Alors que Tam n'a bien entendu pas pu pérenniser seul sa lignée, sa présence en captivité nous a permis de mieux comprendre son espèce.

« Le travail accompli par la Borneo Rhino Alliance avec des techniques reproductrices de pointe, notamment le prélèvement d'ovules et la tentative de création d'embryons, nous a permis de passer à l'étape suivante dans la compréhension de la biologie de cette espèce, » déclarait Susie Ellis, directrice de l'organisme International Rhino Foundation.

« Le public doit mesurer la précarité dans laquelle se trouve la survie des rhinocéros de Sumatra, » affirmait Ellis. « La perte de Tam représente environ 1 % de la population. »

 

UN NOUVEL ESPOIR

Aussi tragique que puisse être la mort de Tam, elle constitue un puissant avertissement quant à l'urgence de trouver d'autres animaux à l'état sauvage, poursuit Kinnaird, qui coordonne depuis deux ans les efforts internationaux de la WWF en lien avec la protection des rhinocéros de Sumatra. Notons que WWF fait également partie de la coalition Sumatran Rhino Rescue.
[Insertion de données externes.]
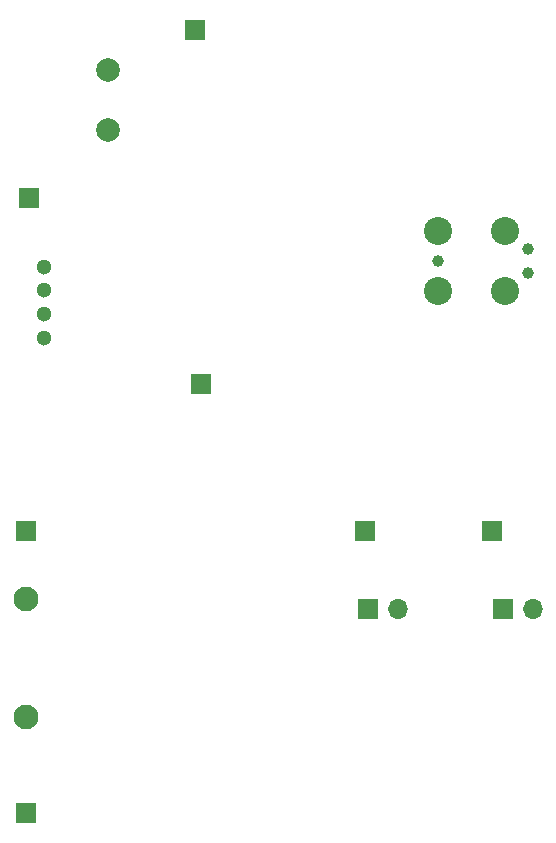
<source format=gbr>
%TF.GenerationSoftware,KiCad,Pcbnew,(5.1.9)-1*%
%TF.CreationDate,2021-03-30T23:29:10-04:00*%
%TF.ProjectId,BasicSTM32,42617369-6353-4544-9d33-322e6b696361,rev?*%
%TF.SameCoordinates,Original*%
%TF.FileFunction,Soldermask,Bot*%
%TF.FilePolarity,Negative*%
%FSLAX46Y46*%
G04 Gerber Fmt 4.6, Leading zero omitted, Abs format (unit mm)*
G04 Created by KiCad (PCBNEW (5.1.9)-1) date 2021-03-30 23:29:10*
%MOMM*%
%LPD*%
G01*
G04 APERTURE LIST*
%ADD10C,1.300000*%
%ADD11R,1.700000X1.700000*%
%ADD12C,2.100000*%
%ADD13C,2.374900*%
%ADD14C,0.990600*%
%ADD15O,1.700000X1.700000*%
%ADD16C,2.000000*%
G04 APERTURE END LIST*
D10*
%TO.C,J11*%
X71247000Y-104298000D03*
X71247000Y-102298000D03*
X71247000Y-100298000D03*
X71247000Y-98298000D03*
%TD*%
D11*
%TO.C,J2*%
X69723000Y-144526000D03*
%TD*%
D12*
%TO.C,J1*%
X69723000Y-136398000D03*
X69723000Y-126398000D03*
%TD*%
D13*
%TO.C,J12*%
X110337600Y-100330000D03*
X104622600Y-100330000D03*
X110337600Y-95250000D03*
X104622600Y-95250000D03*
D14*
X112242600Y-98805000D03*
X112242600Y-96775000D03*
X104622600Y-97790000D03*
%TD*%
D11*
%TO.C,J10*%
X84582000Y-108204000D03*
%TD*%
%TO.C,J9*%
X84074000Y-78232000D03*
%TD*%
%TO.C,J8*%
X69977000Y-92456000D03*
%TD*%
D15*
%TO.C,J7*%
X112649000Y-127254000D03*
D11*
X110109000Y-127254000D03*
%TD*%
%TO.C,J6*%
X109220000Y-120650000D03*
%TD*%
D15*
%TO.C,J5*%
X101219000Y-127254000D03*
D11*
X98679000Y-127254000D03*
%TD*%
%TO.C,J4*%
X98425000Y-120650000D03*
%TD*%
%TO.C,J3*%
X69723000Y-120650000D03*
%TD*%
D16*
%TO.C,FB1*%
X76708000Y-81661000D03*
X76708000Y-86741000D03*
%TD*%
M02*

</source>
La bonne nouvelle en revanche, c'est le succès de la coalition en fin d'année dernière dans la capture d'une femelle rhinocéros baptisée Pahu. Son transfert vers une nouvelle infrastructure de reproduction à Kelian revêtait une importance telle que la femelle a bénéficié d'une escorte de la police et d'engins de chantiers utilisés pour dégager la route. (À lire : Une femelle rhinocéros de Sumatra capturée pour tenter de sauver l'espèce.)

Pour l'instant, les experts n'ont décelé aucun problème au niveau de son appareil reproducteur, indique Kinnaird. Elle profite paisiblement de la vie sur son nouveau territoire et, avec un peu de chance, pourrait bientôt avoir de la compagnie.

« Nos relevés les plus récents indiquent qu'il y a d'autres rhinocéros en vadrouille dans les forêts de Kalimantan, » nous informe Kinnaird, « ce qui me redonne de l'espoir. »

« Nous devons continuer à être entièrement concentrés sur la sauvegarde des 80 rhinocéros de Sumatra restants en mettant en place une combinaison de mesures intensives de protection et de reproduction en captivité tout en travaillant avec les locaux afin qu'ils prennent conscience que les rhinocéros constituent une facette majeure de leur héritage biologique, » explique Ellis. « Nous ne pouvons pas nous permettre de perdre cette bataille. » 

 

Note de la rédaction : Cet article a initialement paru le 27 mai 2019, suite à la mort du dernier rhinocéros mâle de Sumatra en Malaisie. Il a été mis à jour pour après la mort du dernier rhinocéros femelle.

Cet article a initialement paru sur le site nationalgeographic.com en langue anglaise.